--- EXERCISE ---
Reproduce exactly, and only, the lines below from the one containing "Optogenetics" through the one containing "our customers, such".

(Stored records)
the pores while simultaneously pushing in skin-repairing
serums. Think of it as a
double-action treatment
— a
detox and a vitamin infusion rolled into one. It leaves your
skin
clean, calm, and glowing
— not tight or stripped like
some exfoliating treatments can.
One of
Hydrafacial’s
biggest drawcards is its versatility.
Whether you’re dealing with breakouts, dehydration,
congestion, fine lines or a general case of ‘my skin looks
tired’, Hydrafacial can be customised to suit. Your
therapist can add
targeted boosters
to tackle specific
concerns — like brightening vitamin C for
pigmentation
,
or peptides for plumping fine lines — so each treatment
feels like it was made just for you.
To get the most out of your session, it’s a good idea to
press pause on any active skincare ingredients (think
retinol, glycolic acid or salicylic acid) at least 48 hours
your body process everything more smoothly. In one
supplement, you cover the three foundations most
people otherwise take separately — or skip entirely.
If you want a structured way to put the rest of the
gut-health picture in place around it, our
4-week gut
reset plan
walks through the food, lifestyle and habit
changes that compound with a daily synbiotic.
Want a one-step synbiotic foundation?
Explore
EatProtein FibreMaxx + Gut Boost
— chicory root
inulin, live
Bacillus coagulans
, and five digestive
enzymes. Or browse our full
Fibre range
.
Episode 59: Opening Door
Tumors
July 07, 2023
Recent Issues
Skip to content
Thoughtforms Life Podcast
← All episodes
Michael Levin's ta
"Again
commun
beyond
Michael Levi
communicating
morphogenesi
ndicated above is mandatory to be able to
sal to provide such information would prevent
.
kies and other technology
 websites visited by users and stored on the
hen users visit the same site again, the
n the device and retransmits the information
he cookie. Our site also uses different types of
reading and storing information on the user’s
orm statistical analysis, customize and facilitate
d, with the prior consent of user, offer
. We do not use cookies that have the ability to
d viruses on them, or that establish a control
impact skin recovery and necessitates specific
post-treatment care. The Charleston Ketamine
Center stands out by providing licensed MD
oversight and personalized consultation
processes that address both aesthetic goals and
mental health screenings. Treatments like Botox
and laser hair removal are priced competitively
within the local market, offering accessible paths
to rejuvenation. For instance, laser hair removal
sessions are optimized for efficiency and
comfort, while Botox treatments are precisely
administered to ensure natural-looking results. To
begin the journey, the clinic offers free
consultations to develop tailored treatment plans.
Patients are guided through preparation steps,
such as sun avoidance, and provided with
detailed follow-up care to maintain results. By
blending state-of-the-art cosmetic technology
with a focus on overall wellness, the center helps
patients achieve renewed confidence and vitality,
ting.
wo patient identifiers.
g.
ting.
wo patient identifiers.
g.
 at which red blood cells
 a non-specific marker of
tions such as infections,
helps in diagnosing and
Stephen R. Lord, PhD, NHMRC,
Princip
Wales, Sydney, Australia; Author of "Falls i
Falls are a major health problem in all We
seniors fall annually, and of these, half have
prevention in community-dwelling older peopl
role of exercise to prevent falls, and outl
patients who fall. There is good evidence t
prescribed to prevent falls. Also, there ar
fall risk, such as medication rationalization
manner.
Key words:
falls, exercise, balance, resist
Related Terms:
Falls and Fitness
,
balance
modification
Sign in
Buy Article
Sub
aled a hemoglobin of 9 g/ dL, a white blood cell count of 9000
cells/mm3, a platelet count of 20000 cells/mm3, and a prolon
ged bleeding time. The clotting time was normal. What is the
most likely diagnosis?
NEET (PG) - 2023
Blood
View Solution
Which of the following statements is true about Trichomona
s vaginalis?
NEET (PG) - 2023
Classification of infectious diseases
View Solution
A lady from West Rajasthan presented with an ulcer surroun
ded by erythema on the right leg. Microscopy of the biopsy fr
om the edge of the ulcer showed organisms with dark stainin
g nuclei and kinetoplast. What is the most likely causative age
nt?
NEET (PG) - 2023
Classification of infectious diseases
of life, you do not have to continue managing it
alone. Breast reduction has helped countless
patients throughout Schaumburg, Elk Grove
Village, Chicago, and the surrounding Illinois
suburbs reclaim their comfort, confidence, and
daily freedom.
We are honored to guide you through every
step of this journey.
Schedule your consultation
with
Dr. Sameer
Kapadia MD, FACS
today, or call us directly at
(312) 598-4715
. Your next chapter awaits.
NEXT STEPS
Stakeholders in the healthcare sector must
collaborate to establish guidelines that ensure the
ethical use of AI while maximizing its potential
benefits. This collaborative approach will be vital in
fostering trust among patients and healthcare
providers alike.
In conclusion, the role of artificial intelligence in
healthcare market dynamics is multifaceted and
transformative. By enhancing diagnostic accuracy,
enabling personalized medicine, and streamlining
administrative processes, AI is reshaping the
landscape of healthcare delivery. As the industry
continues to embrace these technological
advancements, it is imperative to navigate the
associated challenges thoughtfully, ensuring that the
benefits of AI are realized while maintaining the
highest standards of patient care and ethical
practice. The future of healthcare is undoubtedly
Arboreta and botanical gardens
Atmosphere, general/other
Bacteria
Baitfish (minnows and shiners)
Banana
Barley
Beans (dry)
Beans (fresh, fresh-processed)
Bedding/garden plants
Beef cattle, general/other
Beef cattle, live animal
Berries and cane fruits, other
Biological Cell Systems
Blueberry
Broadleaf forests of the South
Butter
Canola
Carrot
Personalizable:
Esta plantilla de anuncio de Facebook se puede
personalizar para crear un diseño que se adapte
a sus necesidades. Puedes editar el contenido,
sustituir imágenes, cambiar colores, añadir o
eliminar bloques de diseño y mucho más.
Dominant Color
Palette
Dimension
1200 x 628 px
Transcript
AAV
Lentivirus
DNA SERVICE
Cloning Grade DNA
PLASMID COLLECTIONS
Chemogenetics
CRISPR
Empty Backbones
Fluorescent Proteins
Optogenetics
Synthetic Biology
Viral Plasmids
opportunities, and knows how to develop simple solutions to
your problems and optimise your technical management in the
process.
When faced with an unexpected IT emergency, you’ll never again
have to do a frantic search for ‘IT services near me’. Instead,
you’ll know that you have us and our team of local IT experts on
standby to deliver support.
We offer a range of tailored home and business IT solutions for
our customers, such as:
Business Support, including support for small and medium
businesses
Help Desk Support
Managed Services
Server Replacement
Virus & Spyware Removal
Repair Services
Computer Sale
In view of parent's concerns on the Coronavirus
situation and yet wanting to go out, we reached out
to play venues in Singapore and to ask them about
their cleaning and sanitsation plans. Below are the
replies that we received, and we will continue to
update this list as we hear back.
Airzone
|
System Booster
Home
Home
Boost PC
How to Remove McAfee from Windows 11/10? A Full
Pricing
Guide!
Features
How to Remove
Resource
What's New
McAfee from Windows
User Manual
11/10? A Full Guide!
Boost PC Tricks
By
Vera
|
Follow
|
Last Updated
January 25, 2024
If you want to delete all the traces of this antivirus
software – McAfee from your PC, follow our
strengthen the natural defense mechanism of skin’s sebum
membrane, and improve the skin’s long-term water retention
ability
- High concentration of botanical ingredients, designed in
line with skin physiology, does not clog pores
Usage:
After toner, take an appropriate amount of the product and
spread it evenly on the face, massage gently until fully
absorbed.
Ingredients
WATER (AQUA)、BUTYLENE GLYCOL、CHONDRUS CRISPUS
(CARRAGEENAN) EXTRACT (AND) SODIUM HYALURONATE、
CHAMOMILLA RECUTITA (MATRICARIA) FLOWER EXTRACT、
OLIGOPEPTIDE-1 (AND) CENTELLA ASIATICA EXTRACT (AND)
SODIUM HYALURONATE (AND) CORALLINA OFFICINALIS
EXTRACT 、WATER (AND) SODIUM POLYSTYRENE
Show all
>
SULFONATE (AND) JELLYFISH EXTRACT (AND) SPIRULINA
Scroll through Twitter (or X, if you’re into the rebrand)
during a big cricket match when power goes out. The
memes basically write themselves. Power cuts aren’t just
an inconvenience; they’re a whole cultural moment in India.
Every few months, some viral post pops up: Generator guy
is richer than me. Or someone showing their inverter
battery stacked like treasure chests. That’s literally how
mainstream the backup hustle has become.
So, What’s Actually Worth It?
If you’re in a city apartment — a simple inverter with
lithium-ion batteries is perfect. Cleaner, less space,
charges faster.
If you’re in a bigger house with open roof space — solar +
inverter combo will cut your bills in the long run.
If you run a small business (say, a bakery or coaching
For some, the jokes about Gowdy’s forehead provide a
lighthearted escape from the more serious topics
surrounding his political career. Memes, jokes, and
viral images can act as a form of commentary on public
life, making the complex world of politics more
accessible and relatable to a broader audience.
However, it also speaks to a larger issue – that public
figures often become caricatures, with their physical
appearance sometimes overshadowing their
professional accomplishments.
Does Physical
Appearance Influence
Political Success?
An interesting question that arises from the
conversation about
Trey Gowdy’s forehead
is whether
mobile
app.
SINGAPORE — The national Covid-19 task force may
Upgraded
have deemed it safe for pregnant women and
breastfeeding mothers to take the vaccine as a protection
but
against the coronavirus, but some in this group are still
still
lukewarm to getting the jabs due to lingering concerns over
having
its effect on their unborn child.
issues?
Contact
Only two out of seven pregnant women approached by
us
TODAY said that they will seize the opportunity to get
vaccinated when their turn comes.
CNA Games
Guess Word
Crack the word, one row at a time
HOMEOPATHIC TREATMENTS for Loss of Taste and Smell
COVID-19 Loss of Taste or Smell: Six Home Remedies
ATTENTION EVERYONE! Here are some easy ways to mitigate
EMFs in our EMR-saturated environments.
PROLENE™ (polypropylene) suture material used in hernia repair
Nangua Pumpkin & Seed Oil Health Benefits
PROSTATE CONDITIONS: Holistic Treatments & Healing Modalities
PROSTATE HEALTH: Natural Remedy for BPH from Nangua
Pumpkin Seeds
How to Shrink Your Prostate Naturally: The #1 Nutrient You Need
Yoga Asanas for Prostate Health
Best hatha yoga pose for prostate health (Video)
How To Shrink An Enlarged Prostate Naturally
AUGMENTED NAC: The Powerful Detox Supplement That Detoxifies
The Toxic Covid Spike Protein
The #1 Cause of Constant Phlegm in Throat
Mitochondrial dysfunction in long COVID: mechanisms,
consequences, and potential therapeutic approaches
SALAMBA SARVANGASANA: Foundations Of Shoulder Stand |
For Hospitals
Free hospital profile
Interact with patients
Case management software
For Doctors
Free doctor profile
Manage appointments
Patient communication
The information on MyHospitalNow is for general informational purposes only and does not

--- RESULT ---
Optogenetics
Synthetic Biology
Viral Plasmids
opportunities, and knows how to develop simple solutions to
your problems and optimise your technical management in the
process.
When faced with an unexpected IT emergency, you’ll never again
have to do a frantic search for ‘IT services near me’. Instead,
you’ll know that you have us and our team of local IT experts on
standby to deliver support.
We offer a range of tailored home and business IT solutions for
our customers, such as:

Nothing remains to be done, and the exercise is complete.